-- begin Extracted text --

Wednesday, July 18, 2007
Roots...
I guess the post titles ending in "..." are supposed to add a sort of nostalgic, hanging-in-the-air feeling to it, but you may be right if you think it is becoming tiring.
...however...
(here we go again!)
A long, sighing "anyway" before moving on, and that is in all possible ways. Over the last week, I have been talking with people on the phone, reading their blogs (or their comments in mine), or discussing with them directly and I got the same feeling from practically everybody. They all need holidays. Either from having worked too hard these last months, having been bored to death or simply because it's summer, in any case people are starting to think of the sea much more often around this period, at least on this side of the planet.
Moreover, and without any loss of generality, we can certainly argue that the geometric locus of the exiled Greeks' dreams is, and will always be, the Aegean Sea (and who ever dares can try to prove me wrong). Nonetheless, I don't think it's so much being tired (the case for most) or lazy (my case) for longing Sifnos, Crete or Schinousa. I 'd rather say it has to do more with our roots than with our mood or stamina. And our roots, whether we want to admit it or not, are inextricably weaved with the pines at the seashores of our childhood, buried in the sand of our teenager holiday beaches, or floating at the edge of the deep green sea of our youth. More prosaically, we need to go back in time, more than in space. And since (as an elderly wise man like Eric Hobsbawm puts it) the past is a different place, we still consider going back as a journey.

-- end Extracted text --
-- begin Raw records --

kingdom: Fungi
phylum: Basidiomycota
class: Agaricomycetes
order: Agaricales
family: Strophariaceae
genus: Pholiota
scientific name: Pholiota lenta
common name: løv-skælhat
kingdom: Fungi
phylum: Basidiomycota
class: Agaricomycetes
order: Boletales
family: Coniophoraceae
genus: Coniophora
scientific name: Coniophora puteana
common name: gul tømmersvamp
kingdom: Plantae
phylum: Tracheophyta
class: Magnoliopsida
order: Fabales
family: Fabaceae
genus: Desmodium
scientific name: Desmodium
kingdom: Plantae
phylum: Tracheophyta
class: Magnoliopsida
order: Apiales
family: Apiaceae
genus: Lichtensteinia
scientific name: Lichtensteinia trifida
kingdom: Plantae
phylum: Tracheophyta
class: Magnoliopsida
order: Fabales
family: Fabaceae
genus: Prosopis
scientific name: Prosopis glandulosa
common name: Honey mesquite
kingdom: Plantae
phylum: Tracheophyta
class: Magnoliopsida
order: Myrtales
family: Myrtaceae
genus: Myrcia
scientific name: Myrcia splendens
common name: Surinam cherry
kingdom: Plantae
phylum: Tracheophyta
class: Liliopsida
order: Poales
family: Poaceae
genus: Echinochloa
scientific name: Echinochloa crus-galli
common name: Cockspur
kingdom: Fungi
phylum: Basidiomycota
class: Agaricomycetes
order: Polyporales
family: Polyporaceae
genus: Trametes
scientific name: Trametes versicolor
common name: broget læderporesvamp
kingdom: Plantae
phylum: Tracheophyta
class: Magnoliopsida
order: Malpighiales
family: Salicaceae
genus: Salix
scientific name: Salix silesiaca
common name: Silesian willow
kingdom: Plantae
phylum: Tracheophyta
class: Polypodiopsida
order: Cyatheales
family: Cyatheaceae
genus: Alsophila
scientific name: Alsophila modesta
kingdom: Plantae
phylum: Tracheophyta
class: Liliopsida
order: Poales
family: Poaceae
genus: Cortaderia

-- end Raw records --

• [Task prompt] Write the next part of the blog post about summer longing for the Aegean Sea, starting after its final sentence and leaving the rows aside.

• [Written answer]
I felt his clearly only ten days ago, standing at the shore of this lagoon in Vivari, close to Nayplio, the place where I have spent a number of my childhood summers and which I have been visiting unstoppably ever since. Yes, the past is a different place, but let's admit it, it is a nice place to visit every now and then. On the other hand, no one can convince me that we are living lives so miserable or unworthy, for "nostalgia" to be the only way out.
In the end, for all you Greeks out there, the meaning of "nostalgia" itself (αλγος του νοστου) is actually the "pain of returning home" and this is exactly how Homer meant it. The fact that coming back almost always means also going back in time and this is -most of the times- painful. But what the hell! If after an unknown number of massive cataclysms, the rise and fall of a hundred empires and numerous scientific revolutions we still remain as much of a "masochist" as Ulysses, then -Zeus damn it!- it must mean something. And paraphrasing Kavafis, it may be worth even longing for the journey...
(and there you have them again, these three dots in the end)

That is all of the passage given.